- [RECORDS]
▼

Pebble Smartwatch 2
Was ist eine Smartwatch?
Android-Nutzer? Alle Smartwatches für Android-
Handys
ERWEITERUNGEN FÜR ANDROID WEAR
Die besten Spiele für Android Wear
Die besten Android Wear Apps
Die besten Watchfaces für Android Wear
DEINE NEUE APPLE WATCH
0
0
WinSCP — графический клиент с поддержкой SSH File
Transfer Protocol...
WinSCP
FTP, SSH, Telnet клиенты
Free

▲
▼

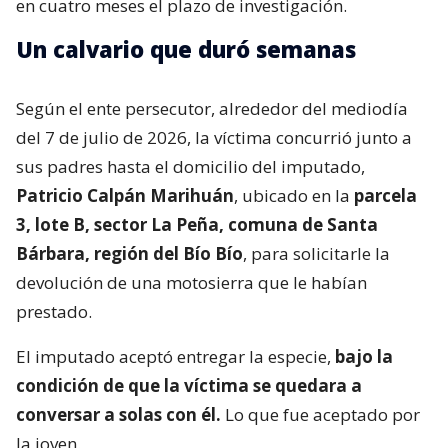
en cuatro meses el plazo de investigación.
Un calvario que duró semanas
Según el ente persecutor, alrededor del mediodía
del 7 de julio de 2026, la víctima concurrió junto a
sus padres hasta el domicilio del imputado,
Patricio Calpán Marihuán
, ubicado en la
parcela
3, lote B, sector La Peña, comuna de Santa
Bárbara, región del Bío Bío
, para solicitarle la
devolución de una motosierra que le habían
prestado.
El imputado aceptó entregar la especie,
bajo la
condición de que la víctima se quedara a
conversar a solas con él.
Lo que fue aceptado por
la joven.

▲

- [REQUIREMENT] Count the lines above that contain the string "víctima". Reply with the number alone.

- [REPLY] 2